INPUT DATA:
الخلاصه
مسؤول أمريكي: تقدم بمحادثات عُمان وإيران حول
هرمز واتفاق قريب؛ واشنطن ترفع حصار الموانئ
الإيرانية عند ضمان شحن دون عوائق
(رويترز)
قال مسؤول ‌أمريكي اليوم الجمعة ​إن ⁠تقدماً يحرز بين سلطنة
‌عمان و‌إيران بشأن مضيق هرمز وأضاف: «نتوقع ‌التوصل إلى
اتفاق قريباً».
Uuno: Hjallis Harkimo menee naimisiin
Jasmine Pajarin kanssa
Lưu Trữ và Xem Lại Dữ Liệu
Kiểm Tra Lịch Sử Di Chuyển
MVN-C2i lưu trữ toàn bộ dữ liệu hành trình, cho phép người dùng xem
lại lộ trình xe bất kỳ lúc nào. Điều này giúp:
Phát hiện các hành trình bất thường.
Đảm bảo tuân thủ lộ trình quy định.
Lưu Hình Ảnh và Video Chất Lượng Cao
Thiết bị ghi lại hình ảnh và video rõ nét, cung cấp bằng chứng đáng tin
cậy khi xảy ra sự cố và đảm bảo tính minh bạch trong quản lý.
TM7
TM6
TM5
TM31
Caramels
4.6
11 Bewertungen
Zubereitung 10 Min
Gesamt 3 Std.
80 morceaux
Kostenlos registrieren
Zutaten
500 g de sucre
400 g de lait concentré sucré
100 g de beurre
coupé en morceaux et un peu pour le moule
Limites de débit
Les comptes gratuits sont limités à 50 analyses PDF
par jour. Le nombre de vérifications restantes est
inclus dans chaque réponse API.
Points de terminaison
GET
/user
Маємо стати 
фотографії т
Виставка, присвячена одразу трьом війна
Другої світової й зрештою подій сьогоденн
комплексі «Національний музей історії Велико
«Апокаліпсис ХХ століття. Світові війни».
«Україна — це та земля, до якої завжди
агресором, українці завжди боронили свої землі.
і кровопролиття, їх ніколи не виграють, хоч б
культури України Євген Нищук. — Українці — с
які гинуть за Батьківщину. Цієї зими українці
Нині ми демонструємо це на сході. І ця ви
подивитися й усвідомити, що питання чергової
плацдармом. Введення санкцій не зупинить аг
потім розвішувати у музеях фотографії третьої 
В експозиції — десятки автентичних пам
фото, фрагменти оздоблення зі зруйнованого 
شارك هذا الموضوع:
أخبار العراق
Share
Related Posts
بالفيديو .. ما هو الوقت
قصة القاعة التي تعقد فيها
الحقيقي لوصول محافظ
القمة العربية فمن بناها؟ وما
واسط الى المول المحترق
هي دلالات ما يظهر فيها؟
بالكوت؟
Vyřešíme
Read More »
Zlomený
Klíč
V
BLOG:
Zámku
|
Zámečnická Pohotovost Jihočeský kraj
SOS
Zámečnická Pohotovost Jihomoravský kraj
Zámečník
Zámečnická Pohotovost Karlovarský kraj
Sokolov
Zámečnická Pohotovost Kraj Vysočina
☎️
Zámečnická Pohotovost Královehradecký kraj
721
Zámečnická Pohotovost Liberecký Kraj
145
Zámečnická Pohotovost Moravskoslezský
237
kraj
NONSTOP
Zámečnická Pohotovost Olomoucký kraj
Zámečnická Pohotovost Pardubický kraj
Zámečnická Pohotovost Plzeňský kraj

YOUR GOAL: Return the text of every entry above line for line, keeping each line's wording, characters, and order unchanged.

ANSWER SPACE:
الخلاصه
مسؤول أمريكي: تقدم بمحادثات عُمان وإيران حول
هرمز واتفاق قريب؛ واشنطن ترفع حصار الموانئ
الإيرانية عند ضمان شحن دون عوائق
(رويترز)
قال مسؤول ‌أمريكي اليوم الجمعة ​إن ⁠تقدماً يحرز بين سلطنة
‌عمان و‌إيران بشأن مضيق هرمز وأضاف: «نتوقع ‌التوصل إلى
اتفاق قريباً».
Uuno: Hjallis Harkimo menee naimisiin
Jasmine Pajarin kanssa
Lưu Trữ và Xem Lại Dữ Liệu
Kiểm Tra Lịch Sử Di Chuyển
MVN-C2i lưu trữ toàn bộ dữ liệu hành trình, cho phép người dùng xem
lại lộ trình xe bất kỳ lúc nào. Điều này giúp:
Phát hiện các hành trình bất thường.
Đảm bảo tuân thủ lộ trình quy định.
Lưu Hình Ảnh và Video Chất Lượng Cao
Thiết bị ghi lại hình ảnh và video rõ nét, cung cấp bằng chứng đáng tin
cậy khi xảy ra sự cố và đảm bảo tính minh bạch trong quản lý.
TM7
TM6
TM5
TM31
Caramels
4.6
11 Bewertungen
Zubereitung 10 Min
Gesamt 3 Std.
80 morceaux
Kostenlos registrieren
Zutaten
500 g de sucre
400 g de lait concentré sucré
100 g de beurre
coupé en morceaux et un peu pour le moule
Limites de débit
Les comptes gratuits sont limités à 50 analyses PDF
par jour. Le nombre de vérifications restantes est
inclus dans chaque réponse API.
Points de terminaison
GET
/user
Маємо стати 
фотографії т
Виставка, присвячена одразу трьом війна
Другої світової й зрештою подій сьогоденн
комплексі «Національний музей історії Велико
«Апокаліпсис ХХ століття. Світові війни».
«Україна — це та земля, до якої завжди
агресором, українці завжди боронили свої землі.
і кровопролиття, їх ніколи не виграють, хоч б
культури України Євген Нищук. — Українці — с
які гинуть за Батьківщину. Цієї зими українці
Нині ми демонструємо це на сході. І ця ви
подивитися й усвідомити, що питання чергової
плацдармом. Введення санкцій не зупинить аг
потім розвішувати у музеях фотографії третьої 
В експозиції — десятки автентичних пам
фото, фрагменти оздоблення зі зруйнованого 
شارك هذا الموضوع:
أخبار العراق
Share
Related Posts
بالفيديو .. ما هو الوقت
قصة القاعة التي تعقد فيها
الحقيقي لوصول محافظ
القمة العربية فمن بناها؟ وما
واسط الى المول المحترق
هي دلالات ما يظهر فيها؟
بالكوت؟
Vyřešíme
Read More »
Zlomený
Klíč
V
BLOG:
Zámku
|
Zámečnická Pohotovost Jihočeský kraj
SOS
Zámečnická Pohotovost Jihomoravský kraj
Zámečník
Zámečnická Pohotovost Karlovarský kraj
Sokolov
Zámečnická Pohotovost Kraj Vysočina
☎️
Zámečnická Pohotovost Královehradecký kraj
721
Zámečnická Pohotovost Liberecký Kraj
145
Zámečnická Pohotovost Moravskoslezský
237
kraj
NONSTOP
Zámečnická Pohotovost Olomoucký kraj
Zámečnická Pohotovost Pardubický kraj
Zámečnická Pohotovost Plzeňský kraj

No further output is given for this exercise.